[Start of section]

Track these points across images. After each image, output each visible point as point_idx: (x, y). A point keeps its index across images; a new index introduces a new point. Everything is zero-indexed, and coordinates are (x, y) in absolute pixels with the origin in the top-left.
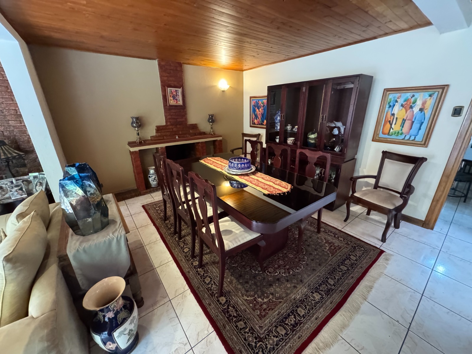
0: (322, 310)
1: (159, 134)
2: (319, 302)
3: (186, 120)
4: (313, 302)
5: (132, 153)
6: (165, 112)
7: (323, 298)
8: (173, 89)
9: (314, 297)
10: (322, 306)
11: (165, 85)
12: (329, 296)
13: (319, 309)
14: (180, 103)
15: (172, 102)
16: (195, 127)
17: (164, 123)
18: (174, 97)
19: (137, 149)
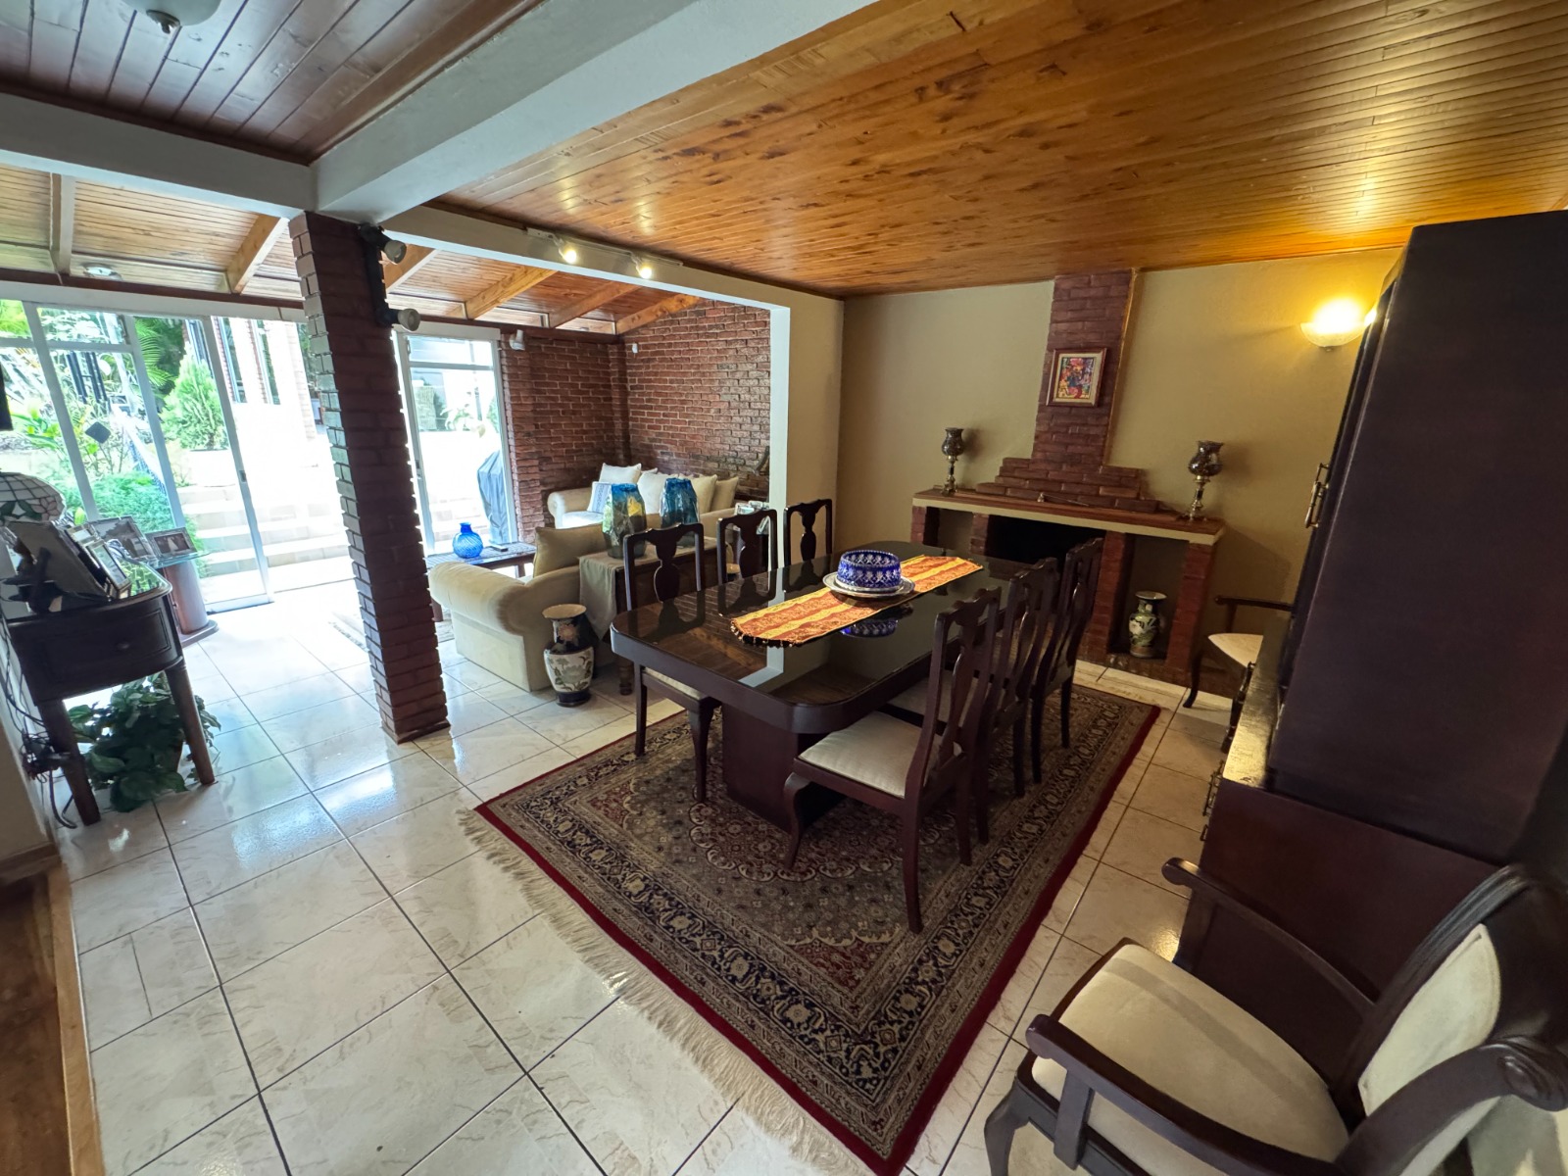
0: (600, 890)
1: (1003, 480)
2: (619, 887)
3: (1108, 451)
4: (620, 877)
7: (629, 896)
8: (1077, 357)
9: (631, 880)
10: (608, 891)
12: (634, 909)
13: (601, 885)
14: (1087, 396)
15: (1063, 395)
17: (1028, 453)
18: (1073, 381)
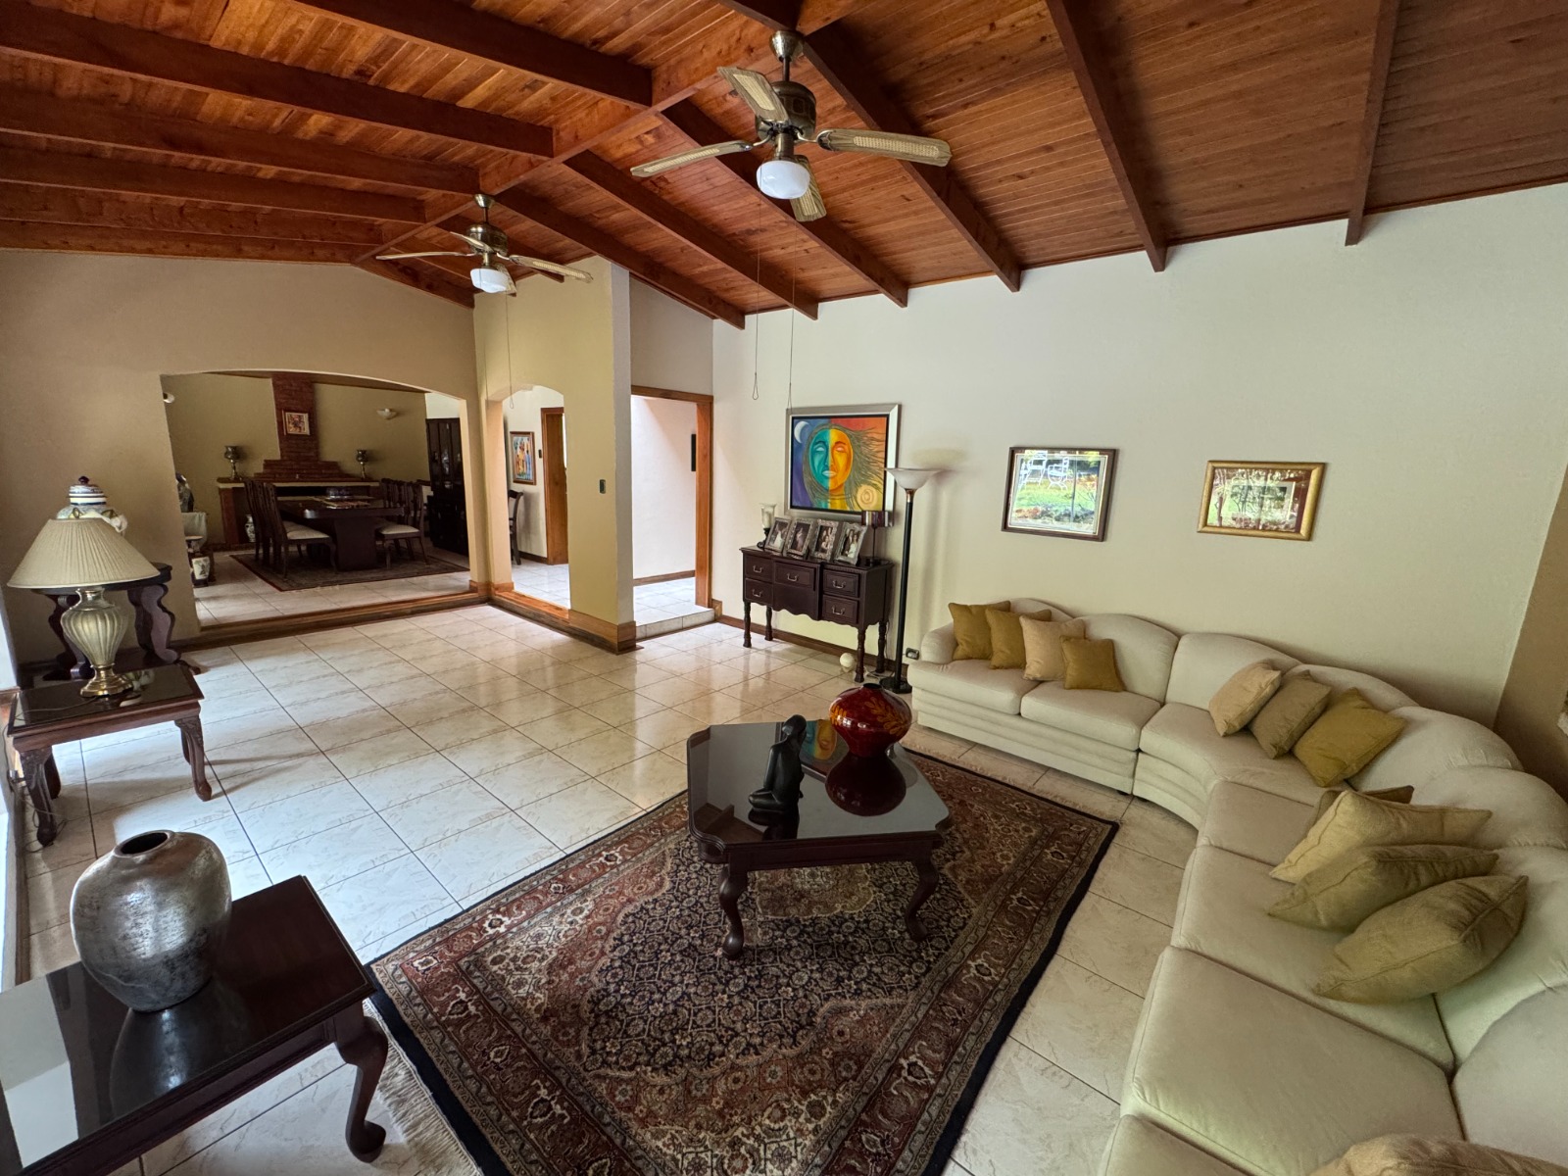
1: (269, 471)
3: (318, 454)
5: (221, 491)
6: (281, 442)
8: (294, 414)
11: (281, 408)
14: (306, 431)
15: (292, 430)
16: (334, 465)
17: (278, 457)
18: (296, 425)
19: (230, 486)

[End of section]

◆ **Required work**:
Can you rewrite all the records above with "absolute pixels" changed to "raw pixels", keeping everything else the same and leaving out the pictures?

◆ **Output of the task**:
Track these points across images. After each image, output each visible point as point_idx: (x, y). A point keeps its index across images; a new index introduces a new point. Everything is zero-indexed, and coordinates are (x, y) in raw pixels with the origin in the top-left.
0: (322, 310)
1: (159, 134)
2: (319, 302)
3: (186, 120)
4: (313, 302)
5: (132, 153)
6: (165, 112)
7: (323, 298)
8: (173, 89)
9: (314, 297)
10: (322, 306)
11: (165, 85)
12: (329, 296)
13: (319, 309)
14: (180, 103)
15: (172, 102)
16: (195, 127)
17: (164, 123)
18: (174, 97)
19: (137, 149)
0: (600, 890)
1: (1003, 480)
2: (619, 887)
3: (1108, 451)
4: (620, 877)
7: (629, 896)
8: (1077, 357)
9: (631, 880)
10: (608, 891)
12: (634, 909)
13: (601, 885)
14: (1087, 396)
15: (1063, 395)
17: (1028, 453)
18: (1073, 381)
1: (269, 471)
3: (318, 454)
5: (221, 491)
6: (281, 442)
8: (294, 414)
11: (281, 408)
14: (306, 431)
15: (292, 430)
16: (334, 465)
17: (278, 457)
18: (296, 425)
19: (230, 486)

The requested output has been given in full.